Abstract
Gene expression dynamics provide directional information for trajectory inference from single-cell RNA-sequencing data. Traditional approaches compute local RNA velocity using strict assumptions about the equations describing transcription and splicing of RNA. Not surprisingly, these approaches fail where these assumptions are violated, such as in multiple lineages with distinct gene dynamics or time-dependent kinetic rates of transcription and splicing. In this work we present “LatentVelo”, a novel approach to compute a low-dimensional representation of gene dynamics with deep learning. Our approach embeds cells into a latent space with a variational auto-encoder, and describes differentiation dynamics on this latent space with neural ordinary differential equations. These more general dynamics enable accurate trajectory inference, and the latent space approach enables the generation of a latent “dynamics-based” embedding of cell states. To model multiple distinct lineages, LatentVelo infers a latent regulatory state that controls the dynamics of an individual cell. With these lineage-specific dynamics LatentVelo can predict latent trajectories, describing global inferred developmental path for individual cells, rather than just outputting local RNA velocity vectors.

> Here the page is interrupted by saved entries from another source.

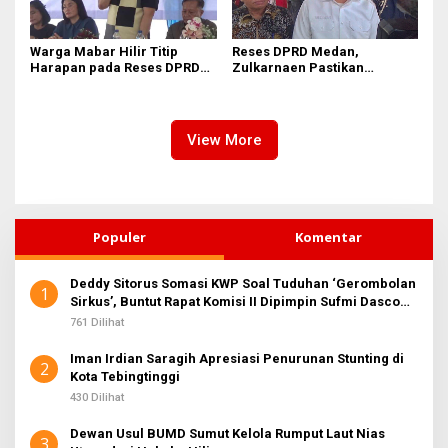
Warga Mabar Hilir Titip
Reses DPRD Medan,
Harapan pada Reses DPRD
Zulkarnaen Pastikan
Medan, Dari Banjir yang Tak
Aspirasi Warga Soal
Kunjung Surut hingga
Sampah, Bansos hingga
Layanan IKD
Infrastruktur Dikawal
View More
Populer
Komentar
Deddy Sitorus Somasi KWP Soal Tuduhan ‘Gerombolan
1
Sirkus’, Buntut Rapat Komisi II Dipimpin Sufmi Dasco
Ahmad
761 Dilihat
Iman Irdian Saragih Apresiasi Penurunan Stunting di
2
Kota Tebingtinggi
430 Dilihat
Dewan Usul BUMD Sumut Kelola Rumput Laut Nias
3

The dynamics-based embedding also enables concurrent batch correction of cell states and RNA velocity, outperforming comparable auto-encoder based batch correction methods that do not consider gene expression dynamics. Finally, the flexible structure of LatentVelo enables additional of new regulatory constraints required to integrate multiomic data. LatentVelo is available at https://github.com/Spencerfar/LatentVelo.
Competing Interest Statement
The authors have declared no competing interest.